(Beginning of Records supplied)

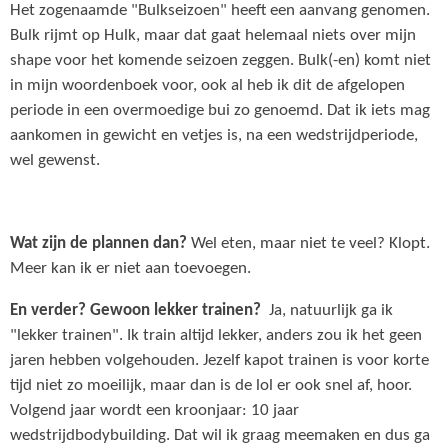
Het zogenaamde "Bulkseizoen" heeft een aanvang genomen.
Bulk rijmt op Hulk, maar dat gaat helemaal niets over mijn
shape voor het komende seizoen zeggen. Bulk(-en) komt niet
in mijn woordenboek voor, ook al heb ik dit de afgelopen
periode in een overmoedige bui zo genoemd. Dat ik iets mag
aankomen in gewicht en vetjes is, na een wedstrijdperiode,
wel gewenst.
Wat zijn de plannen dan?
Wel eten, maar niet te veel? Klopt.
Meer kan ik er niet aan toevoegen.
En verder? Gewoon lekker trainen?
Ja, natuurlijk ga ik
"lekker trainen". Ik train altijd lekker, anders zou ik het geen
jaren hebben volgehouden. Jezelf kapot trainen is voor korte
tijd niet zo moeilijk, maar dan is de lol er ook snel af, hoor.
Volgend jaar wordt een kroonjaar: 10 jaar
wedstrijdbodybuilding. Dat wil ik graag meemaken en dus ga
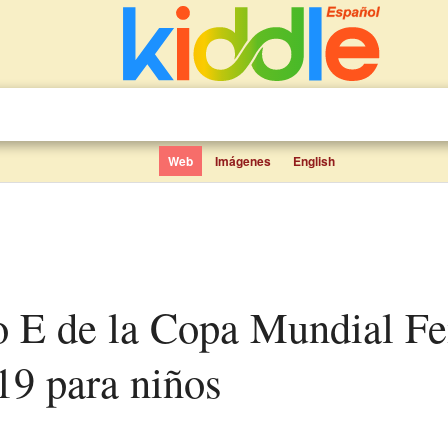
Web
Imágenes
English
19 para niños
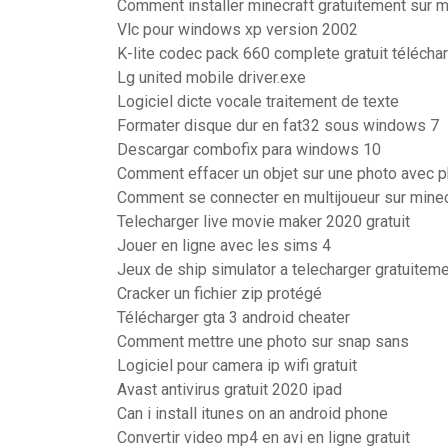
Comment installer minecraft gratuitement sur 
Vlc pour windows xp version 2002
K-lite codec pack 660 complete gratuit télécha
Lg united mobile driver.exe
Logiciel dicte vocale traitement de texte
Formater disque dur en fat32 sous windows 7
Descargar combofix para windows 10
Comment effacer un objet sur une photo avec 
Comment se connecter en multijoueur sur minec
Telecharger live movie maker 2020 gratuit
Jouer en ligne avec les sims 4
Jeux de ship simulator a telecharger gratuiteme
Cracker un fichier zip protégé
Télécharger gta 3 android cheater
Comment mettre une photo sur snap sans
Logiciel pour camera ip wifi gratuit
Avast antivirus gratuit 2020 ipad
Can i install itunes on an android phone
Convertir video mp4 en avi en ligne gratuit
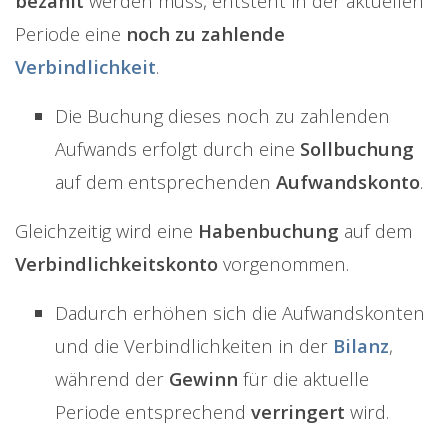
bezahlt
werden muss, entsteht in der aktuellen
Periode eine
noch zu zahlende
Verbindlichkeit
.
Die Buchung dieses noch zu zahlenden
Aufwands erfolgt durch eine
Sollbuchung
auf dem entsprechenden
Aufwandskonto
.
Gleichzeitig wird eine
Habenbuchung
auf dem
Verbindlichkeitskonto
vorgenommen.
Dadurch erhöhen sich die Aufwandskonten
und die Verbindlichkeiten in der
Bilanz
,
während der
Gewinn
für die aktuelle
Periode entsprechend
verringert
wird.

(End of Records supplied)

Please return every line of the records above that contains the word "maar".

Bulk rijmt op Hulk, maar dat gaat helemaal niets over mijn
Wel eten, maar niet te veel? Klopt.
tijd niet zo moeilijk, maar dan is de lol er ook snel af, hoor.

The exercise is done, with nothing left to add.